── EXERCISE MATERIALS ──

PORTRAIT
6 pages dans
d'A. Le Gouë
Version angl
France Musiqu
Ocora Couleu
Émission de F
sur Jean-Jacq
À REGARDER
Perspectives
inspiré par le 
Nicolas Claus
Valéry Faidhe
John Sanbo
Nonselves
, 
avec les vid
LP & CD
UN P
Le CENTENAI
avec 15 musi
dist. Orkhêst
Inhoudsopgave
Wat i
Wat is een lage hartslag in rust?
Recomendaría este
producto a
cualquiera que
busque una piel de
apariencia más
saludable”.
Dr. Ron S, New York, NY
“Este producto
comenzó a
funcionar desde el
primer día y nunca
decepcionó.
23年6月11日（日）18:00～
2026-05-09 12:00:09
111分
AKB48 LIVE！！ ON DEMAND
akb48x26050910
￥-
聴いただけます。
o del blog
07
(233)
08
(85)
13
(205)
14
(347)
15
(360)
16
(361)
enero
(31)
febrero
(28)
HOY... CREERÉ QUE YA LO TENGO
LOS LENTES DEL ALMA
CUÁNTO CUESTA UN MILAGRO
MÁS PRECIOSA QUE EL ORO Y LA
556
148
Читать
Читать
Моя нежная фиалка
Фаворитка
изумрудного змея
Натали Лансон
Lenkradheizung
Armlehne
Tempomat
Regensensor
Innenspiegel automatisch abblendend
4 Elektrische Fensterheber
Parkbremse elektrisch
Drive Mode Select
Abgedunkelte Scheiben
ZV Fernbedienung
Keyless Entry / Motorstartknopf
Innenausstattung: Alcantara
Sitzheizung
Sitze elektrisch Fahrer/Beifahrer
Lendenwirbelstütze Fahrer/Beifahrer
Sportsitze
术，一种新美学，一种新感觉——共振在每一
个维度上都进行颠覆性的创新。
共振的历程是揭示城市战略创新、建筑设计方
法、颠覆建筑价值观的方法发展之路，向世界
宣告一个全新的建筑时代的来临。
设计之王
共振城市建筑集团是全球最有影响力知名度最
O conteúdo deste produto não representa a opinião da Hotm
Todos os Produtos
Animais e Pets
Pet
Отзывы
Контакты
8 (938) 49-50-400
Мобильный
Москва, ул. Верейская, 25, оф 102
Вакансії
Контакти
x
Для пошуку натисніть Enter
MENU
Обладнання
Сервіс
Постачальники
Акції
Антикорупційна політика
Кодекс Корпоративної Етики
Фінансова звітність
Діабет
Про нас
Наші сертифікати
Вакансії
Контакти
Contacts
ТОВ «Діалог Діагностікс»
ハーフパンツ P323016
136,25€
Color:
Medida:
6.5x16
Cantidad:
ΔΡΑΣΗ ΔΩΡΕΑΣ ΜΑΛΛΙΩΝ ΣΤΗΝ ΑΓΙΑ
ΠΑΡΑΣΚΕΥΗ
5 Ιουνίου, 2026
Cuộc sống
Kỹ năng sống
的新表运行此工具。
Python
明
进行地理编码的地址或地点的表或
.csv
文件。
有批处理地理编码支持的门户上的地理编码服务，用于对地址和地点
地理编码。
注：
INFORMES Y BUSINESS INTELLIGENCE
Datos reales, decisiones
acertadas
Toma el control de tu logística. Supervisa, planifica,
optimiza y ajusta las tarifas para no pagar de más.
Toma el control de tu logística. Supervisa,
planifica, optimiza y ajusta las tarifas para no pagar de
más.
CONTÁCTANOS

───

**WORK REQUIRED**
From the line holding "Abgedunkelte Scheiben" to the line holding "O conteúdo deste", inclusive, restate each line above exactly as written.

**TASK SOLUTION**
Abgedunkelte Scheiben
ZV Fernbedienung
Keyless Entry / Motorstartknopf
Innenausstattung: Alcantara
Sitzheizung
Sitze elektrisch Fahrer/Beifahrer
Lendenwirbelstütze Fahrer/Beifahrer
Sportsitze
术，一种新美学，一种新感觉——共振在每一
个维度上都进行颠覆性的创新。
共振的历程是揭示城市战略创新、建筑设计方
法、颠覆建筑价值观的方法发展之路，向世界
宣告一个全新的建筑时代的来临。
设计之王
共振城市建筑集团是全球最有影响力知名度最
O conteúdo deste produto não representa a opinião da Hotm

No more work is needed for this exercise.